━━ ENTRIES SHOWN
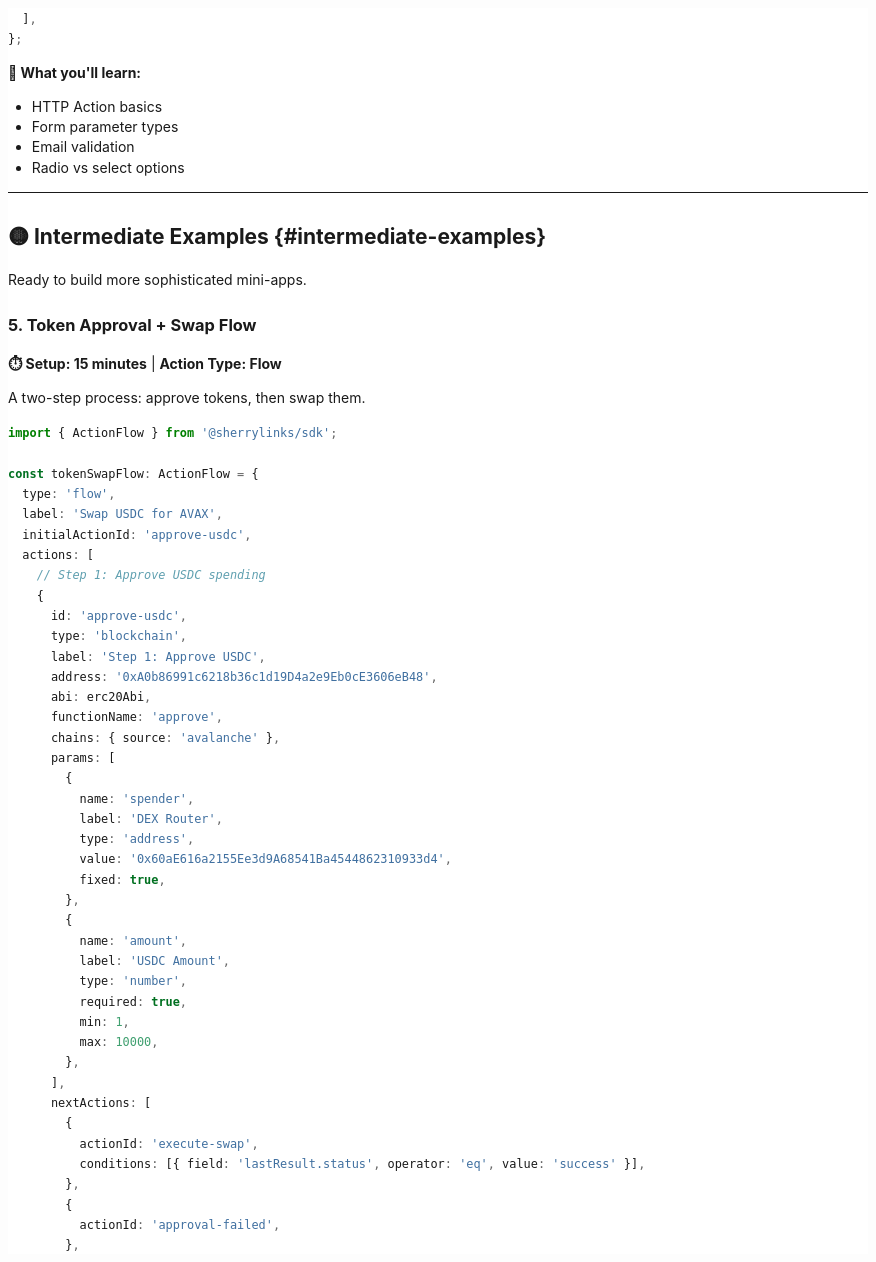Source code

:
```typescript
  ],
};
```

**🎯 What you'll learn:**

- HTTP Action basics
- Form parameter types
- Email validation
- Radio vs select options

---

## 🟡 Intermediate Examples {#intermediate-examples}

Ready to build more sophisticated mini-apps.

### 5. **Token Approval + Swap Flow**

**⏱️ Setup: 15 minutes** | **Action Type: Flow**

A two-step process: approve tokens, then swap them.

```typescript
import { ActionFlow } from '@sherrylinks/sdk';

const tokenSwapFlow: ActionFlow = {
  type: 'flow',
  label: 'Swap USDC for AVAX',
  initialActionId: 'approve-usdc',
  actions: [
    // Step 1: Approve USDC spending
    {
      id: 'approve-usdc',
      type: 'blockchain',
      label: 'Step 1: Approve USDC',
      address: '0xA0b86991c6218b36c1d19D4a2e9Eb0cE3606eB48',
      abi: erc20Abi,
      functionName: 'approve',
      chains: { source: 'avalanche' },
      params: [
        {
          name: 'spender',
          label: 'DEX Router',
          type: 'address',
          value: '0x60aE616a2155Ee3d9A68541Ba4544862310933d4',
          fixed: true,
        },
        {
          name: 'amount',
          label: 'USDC Amount',
          type: 'number',
          required: true,
          min: 1,
          max: 10000,
        },
      ],
      nextActions: [
        {
          actionId: 'execute-swap',
          conditions: [{ field: 'lastResult.status', operator: 'eq', value: 'success' }],
        },
        {
          actionId: 'approval-failed',
        },
```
━━━━
:: WHAT YOU HAVE TO DO ::
Repeat, exactly and in full, all the material above except its pictures.

:: WRITTEN SOLUTION ::
Source code

:
```typescript
  ],
};
```

**🎯 What you'll learn:**

- HTTP Action basics
- Form parameter types
- Email validation
- Radio vs select options

---

## 🟡 Intermediate Examples {#intermediate-examples}

Ready to build more sophisticated mini-apps.

### 5. **Token Approval + Swap Flow**

**⏱️ Setup: 15 minutes** | **Action Type: Flow**

A two-step process: approve tokens, then swap them.

```typescript
import { ActionFlow } from '@sherrylinks/sdk';

const tokenSwapFlow: ActionFlow = {
  type: 'flow',
  label: 'Swap USDC for AVAX',
  initialActionId: 'approve-usdc',
  actions: [
    // Step 1: Approve USDC spending
    {
      id: 'approve-usdc',
      type: 'blockchain',
      label: 'Step 1: Approve USDC',
      address: '0xA0b86991c6218b36c1d19D4a2e9Eb0cE3606eB48',
      abi: erc20Abi,
      functionName: 'approve',
      chains: { source: 'avalanche' },
      params: [
        {
          name: 'spender',
          label: 'DEX Router',
          type: 'address',
          value: '0x60aE616a2155Ee3d9A68541Ba4544862310933d4',
          fixed: true,
        },
        {
          name: 'amount',
          label: 'USDC Amount',
          type: 'number',
          required: true,
          min: 1,
          max: 10000,
        },
      ],
      nextActions: [
        {
          actionId: 'execute-swap',
          conditions: [{ field: 'lastResult.status', operator: 'eq', value: 'success' }],
        },
        {
          actionId: 'approval-failed',
        },
```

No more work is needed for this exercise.